Algebraic Graph Theory Seminar - James Tuite (11.12.2020)
Friday 11.12.2020 at 13:00, online
James Tuite (Open University, UK):
Mixed graphs with order close to the Moore bound
MS Teams (AGT in Bratislava team, scheduled meeting)
Abstract:
The degree/girth problem asks for the smallest possible order of a $d$-regular graph with girth $\geq g$. Smallest possible graphs with given degree and girth are called \textit{cages}. This famous problem is one of the central topics of extremal graph theory; a survey can be found in [1]. A graph $G$ is \textit{$k$-geodetic} if for any two (not necessarily distinct) vertices $u, v \in V(G)$ there is at most one non-backtracking walk of length $\leq k$ from $u$ to $v$. It is easily seen that $G$ has girth $\geq 2k+1$ iff it is $k$-geodetic.
In this talk we will discuss a generalisation of the degree/girth problem for mixed and directed networks called the degree/geodecity problem: what is the smallest possible order of a $k$-geodetic directed or mixed graph with given degree parameters?
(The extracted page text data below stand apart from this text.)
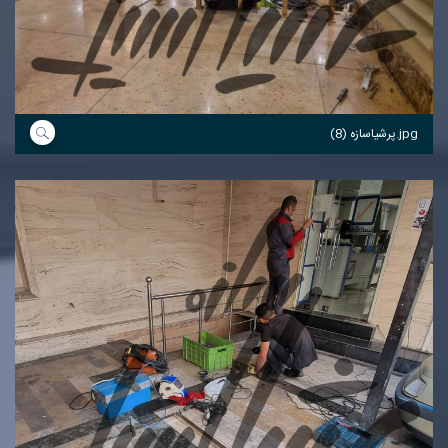
پرشیاسازه (8).jpg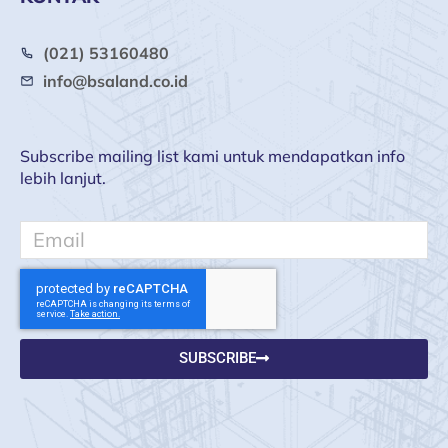
(021) 53160480
info@bsaland.co.id
Subscribe mailing list kami untuk mendapatkan info
lebih lanjut.
Email
SUBSCRIBE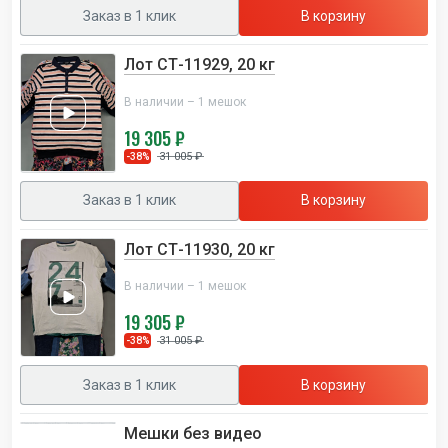
Заказ в 1 клик
В корзину
Лот СТ-11929, 20 кг
В наличии – 1 мешок
19 305 ₽
31 005 ₽
-38%
Заказ в 1 клик
В корзину
Лот СТ-11930, 20 кг
В наличии – 1 мешок
19 305 ₽
31 005 ₽
-38%
Заказ в 1 клик
В корзину
Мешки без видео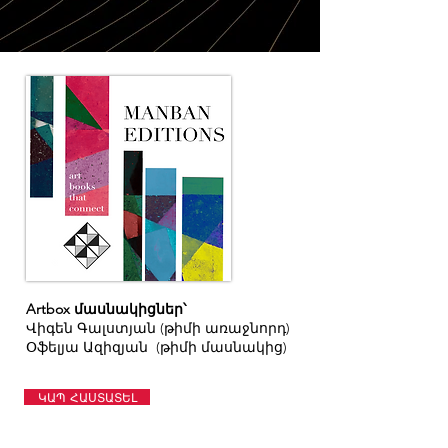
Artbox մասնակիցներ՝
Վիգեն Գալստյան (թիմի առաջնորդ)
Օֆելյա Ազիզյան (թիմի մասնակից)
ԿԱՊ ՀԱՍՏԱՏԵԼ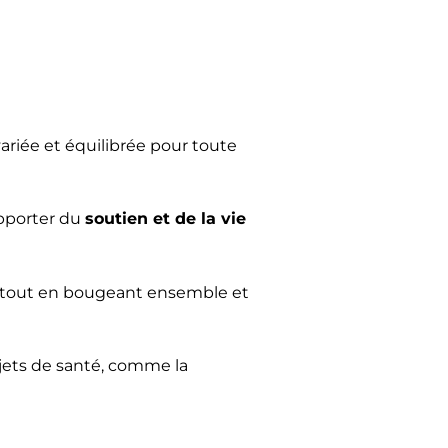
ariée et équilibrée pour toute
apporter du
soutien et de la vie
tout en bougeant ensemble et
jets de santé, comme la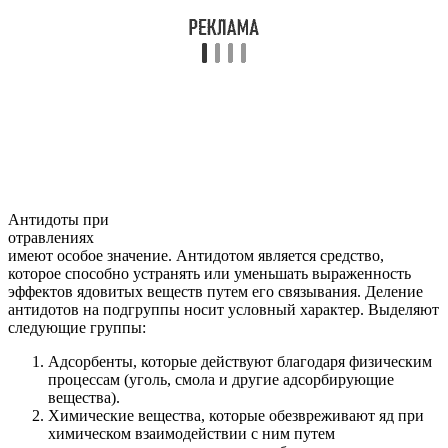
Антидоты при
отравлениях
имеют особое значение. Антидотом является средство,
которое способно устранять или уменьшать выраженность
эффектов ядовитых веществ путем его связывания. Деление
антидотов на подгруппы носит условный характер. Выделяют
следующие группы:
Адсорбенты, которые действуют благодаря физическим
процессам (уголь, смола и другие адсорбирующие
вещества).
Химические вещества, которые обезвреживают яд при
химическом взаимодействии с ним путем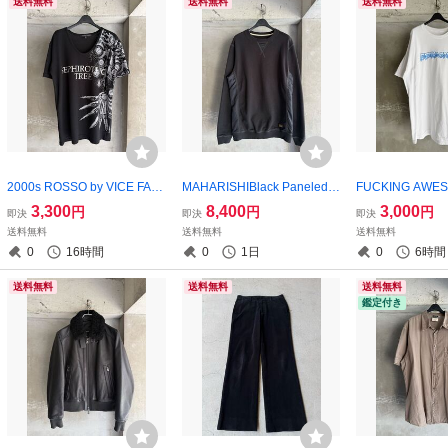
送料無料
送料無料
送料無料
2000s ROSSO by VICE FAIR
MAHARISHIBlack Paneled S
FUCKING AWES
Y Archive Sephirothic Tree G
weat
Collage Logo T-S
3,300
8,400
3,000
円
円
円
即決
即決
即決
othic Graphic T-Shirt
送料無料
送料無料
送料無料
0
16時間
0
1日
0
6時間
送料無料
送料無料
送料無料
鑑定付き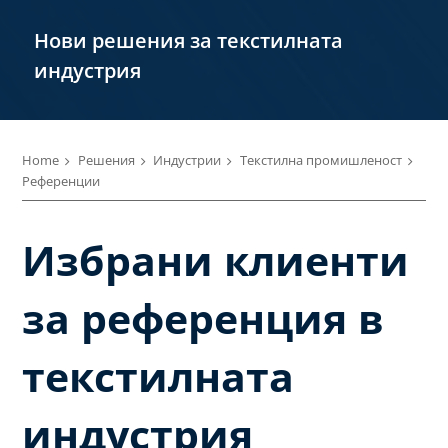
Нови решения за текстилната
индустрия
Home
Решения
Индустрии
Текстилна промишленост
Референции
Избрани клиенти
за референция в
текстилната
индустрия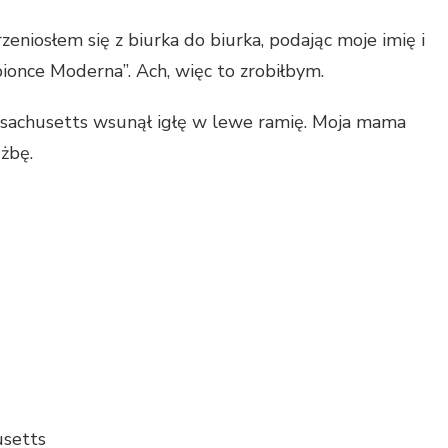
niosłem się z biurka do biurka, podając moje imię i
pionce Moderna”. Ach, więc to zrobiłbym.
assachusetts wsunął igłę w lewe ramię. Moja mama
użbę.
usetts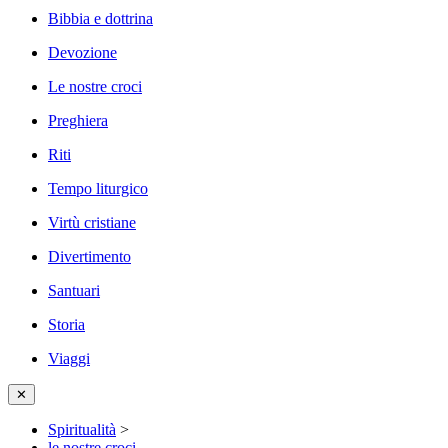
Bibbia e dottrina
Devozione
Le nostre croci
Preghiera
Riti
Tempo liturgico
Virtù cristiane
Divertimento
Santuari
Storia
Viaggi
✕
Spiritualità
>
le nostre croci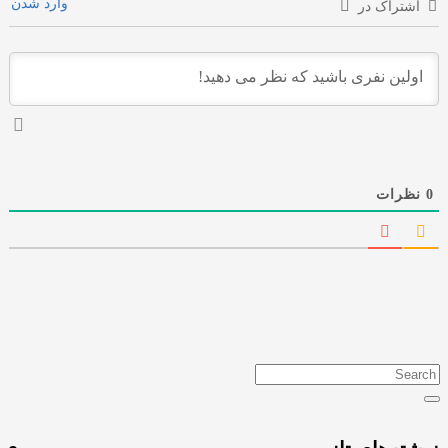
وارد شدن
ک در
ت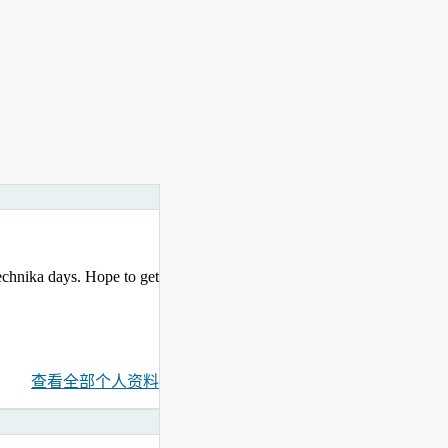
echnika days. Hope to get
查看全部个人资料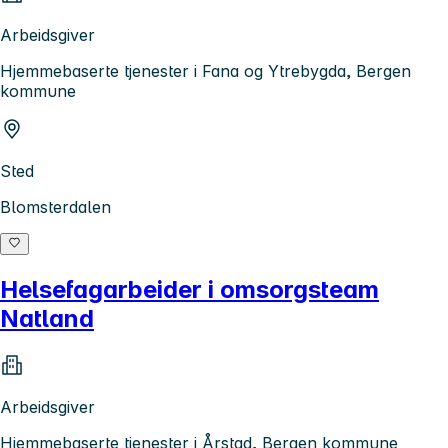
Arbeidsgiver
Hjemmebaserte tjenester i Fana og Ytrebygda, Bergen
kommune
Sted
Blomsterdalen
Helsefagarbeider i omsorgsteam
Natland
Arbeidsgiver
Hjemmebaserte tjenester i Årstad, Bergen kommune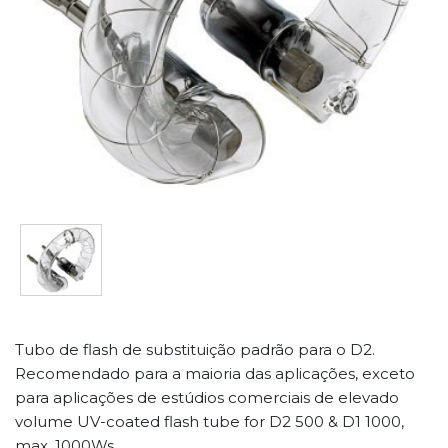
Tubo de flash de substituição padrão para o D2.
Recomendado para a maioria das aplicações, exceto
para aplicações de estúdios comerciais de elevado
volume UV-coated flash tube for D2 500 & D1 1000,
max. 1000Ws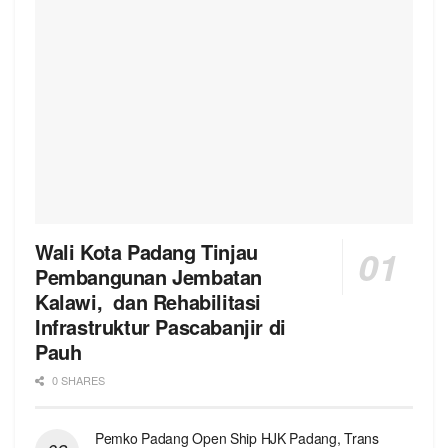
Wali Kota Padang Tinjau
Pembangunan Jembatan
Kalawi, dan Rehabilitasi
Infrastruktur Pascabanjir di
Pauh
0 SHARES
Pemko Padang Open Ship HJK Padang, Trans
We present new upper and lower bounds for the problem, together with some constructions of cages.
This is joint work with Grahame Erskine.
[1] Exoo, Geoffrey, and Jajcay, Robert. Dynamic cage survey, Electronic Journal of Combinatorics (2012): DS16-July.
Due to recent restrictions imposed on us in response to the worsening of the situation with Covid infections in Slovakia, we will switch to distance mode. You will receive an MS Teams link over which you will be able to follow the presentation, ask questions, comment, and possibly even offer some solutions. While it is not better than being personally in the lecture room, it is not a terrible way to keep in touch either. Let us hope that we will soon be able to attend the meetings in person.